Gianluca Luraschi Application Engineer
European Maritime Safety Agency
Portugal

Biography
I have a 20 years of experience in Information Technologies applied in Geospatial domain. I worked in the private sector as employee, consultant and entrepreneur, and since 2005 I have been working in European Institutions at Joint Research Centre (JRC) and the European Maritime Safety Agency (EMSA). At the JRC I have contributed to establish the INSPIRE Directive, and currently in EMSA I am the Project Manager and Application Architect of the Earth Observation systems. Abstract
The use of geospatial and earth observation data in maritime emergency response
Recent social, environmental and natural emergencies (e.g. mass population movement from Syria to Europe, oil pollution at the delta of the Niger, floods in Myanmar) urge politician, scientific and technical communities to find adequate responses for state-of-the art Emergency and Disaster Management (EDM) solutions. Assuming that a judicious use of data can lead to well informed and good decision making, in this work we have outlined a set of requirements to take into account in order to enhance the current EDM solutions.

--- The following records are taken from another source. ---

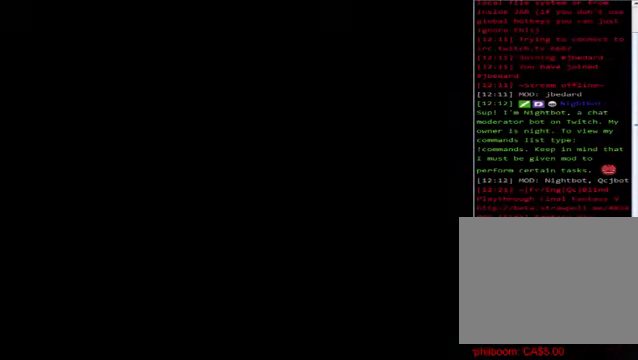
Gameplay with a controller (Xbox layout); each line is a JSON object with the inputs held at the frame after it. "events" lists button and stick changes between this image and that frame as [ms after this image, input, new state], when the widget could be followed in between. Not read: right_stick.
{"buttons": [], "left_stick": "center", "events": []}
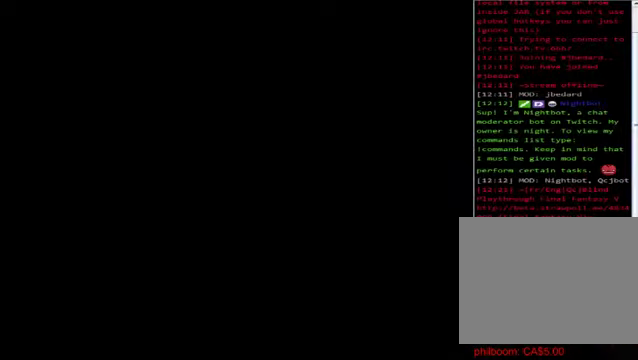
{"buttons": [], "left_stick": "center", "events": []}
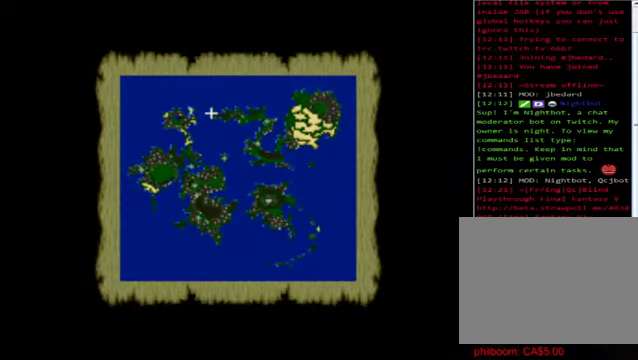
{"buttons": [], "left_stick": "center", "events": []}
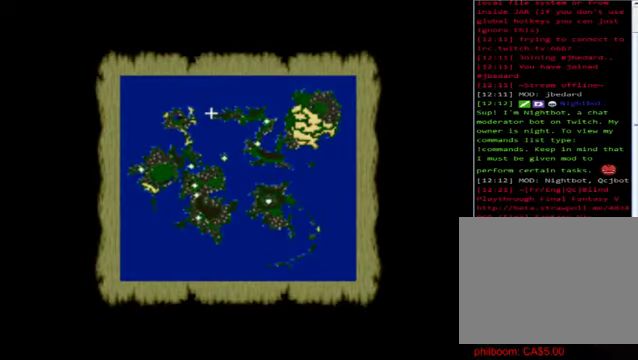
{"buttons": [], "left_stick": "center", "events": []}
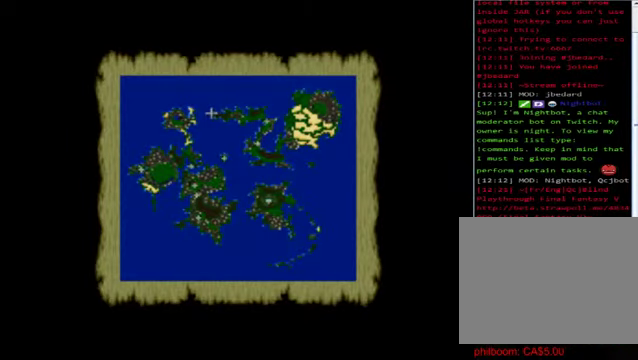
{"buttons": [], "left_stick": "center", "events": []}
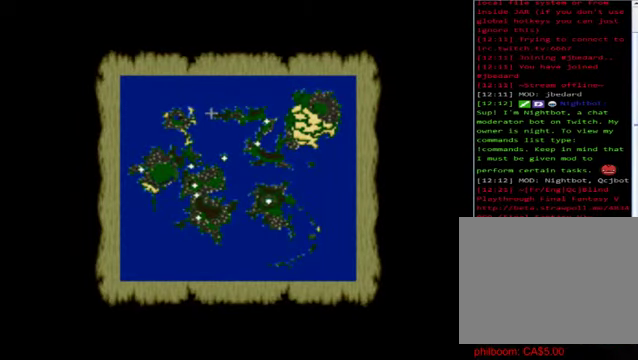
{"buttons": [], "left_stick": "center", "events": [[320, "Y", "down"], [480, "Y", "up"]]}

A key aspect of Emergency Response Systems (ERS) is the ability to plan for, and make timely decisions in a rapidly evolving situation. While Spatial Data Infrastructures (SDI) aims to provide such capabilities, within this analysis we have identified that nowadays emergency experts do not have the instruments to exhaustively process the unprecedented volume and variety of relevant Earth Observation data available (i.e. satellite platforms, Unmanned Aerial Vehicle, in situ sensors, as well as citizen sensing information). To address this challenge we therefore considered how ERS can encompass the semantic aspects of interoperability.

Based on a specific use case, the ‘Search and Rescue’ of migrants at Sea, we concluded that a new generation of EDM solutions should enhance the overall capacity semantically correlating different types of information, and as such, provide a richer situational awareness to responding to an emergency.